選手との面談を通じて希望するキャリアやビジョンを探りつつ、集団研修で社会人としての基礎知識を伝えているという。西村さんは、現役アスリートが高めるべき力は競技能力のみではないとし「社会に対する影響力や発信力(マーケットバリュー)、生い立ちやキャラクターなどを含めどんな共感を生み出せるのか(ストーリーバリュー)も重要」とした。

MVPでは選手の企業インターンシップへの参加促進にも取り組み、昨年には「ルイ・ヴィトン」で選手が接客体験を行うなどした。西村さんは現役時代のうちに自己認識を深める重要性を強調し「行動しながら自分のあり方を追求し続けてほしい」と語った。

続いてBリーグ三遠ネオフェニックスのゼネラルマネージャー秦英之さんが、アスリート時代からの経験を振り返った。アメフトの社会人Xリーグチーム「アサヒビールシルバースター」の選手として日本一も経験している秦さん。徹底した体調管理やトレーニングが実を結んだことで「ここまでやれば日本一になれる、逆に言えばここまでやらないと日本一になれない、と気づけた経験はおのずと後の仕事にも生きてきた」と振り返った。
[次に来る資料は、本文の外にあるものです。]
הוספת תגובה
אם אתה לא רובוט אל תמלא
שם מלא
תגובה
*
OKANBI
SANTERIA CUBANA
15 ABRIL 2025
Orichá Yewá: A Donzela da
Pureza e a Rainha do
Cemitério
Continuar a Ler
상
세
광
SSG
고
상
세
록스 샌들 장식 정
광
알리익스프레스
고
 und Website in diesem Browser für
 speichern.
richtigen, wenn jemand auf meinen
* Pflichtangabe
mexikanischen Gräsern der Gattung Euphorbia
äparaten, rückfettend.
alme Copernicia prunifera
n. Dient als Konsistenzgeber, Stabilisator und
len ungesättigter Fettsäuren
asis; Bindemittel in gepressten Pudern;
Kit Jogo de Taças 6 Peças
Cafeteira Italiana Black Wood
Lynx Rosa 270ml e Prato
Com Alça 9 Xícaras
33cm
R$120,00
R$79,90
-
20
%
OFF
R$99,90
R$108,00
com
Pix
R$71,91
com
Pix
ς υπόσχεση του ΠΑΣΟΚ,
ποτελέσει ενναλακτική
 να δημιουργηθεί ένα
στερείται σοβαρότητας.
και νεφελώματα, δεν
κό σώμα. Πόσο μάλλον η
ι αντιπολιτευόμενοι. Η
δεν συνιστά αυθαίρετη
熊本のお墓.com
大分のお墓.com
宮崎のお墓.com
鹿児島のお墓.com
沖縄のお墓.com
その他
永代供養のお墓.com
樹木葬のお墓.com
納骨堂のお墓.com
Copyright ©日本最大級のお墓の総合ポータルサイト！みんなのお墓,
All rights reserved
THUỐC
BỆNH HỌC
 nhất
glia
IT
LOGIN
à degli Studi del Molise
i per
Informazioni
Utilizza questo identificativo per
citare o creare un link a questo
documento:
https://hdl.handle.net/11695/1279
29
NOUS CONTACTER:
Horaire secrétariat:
現役引退後はソニーで海外営業などを担当し、FIFAと連携した一大プロジェクトでも活躍。その後、スポーツ専門調査コンサルティング会社の地域代表やJリーグ特任理事などを歴任した。秦さんは「10個の重要メッセージ」として、スポーツビジネスに関して「好き」という気持ちだけでなく客観的な視点が重要▷他の興行に大きなヒントがある▷お金の流れや産業構造全体を理解してほしい▷人との繋がりを大切にしてほしいーなどと伝えた。

このほか、かつて現役選手としてこのセミナーを受講していた元女子ビーチバレーボール日本代表の草野歩さん(現パソナグループアスリートコーチ)、元湘南ベルマーレの選手で現在は同クラブで営業スタッフとして勤務する島村毅さんも登壇した。

プロ14年目の武藤選手は今年5月、千葉でスポーツスクールを開校した。「ベテランになり引退が見えてきている時期で(セカンドキャリアへの)アンテナは張ってきた。現役のうちにやれることはたくさんあると感じる」と話した。森下選手は「サッカー以外にもやりたいことがたくさんあるのでとても勉強になった。スポーツを通した地方創生にも興味がある」と語った。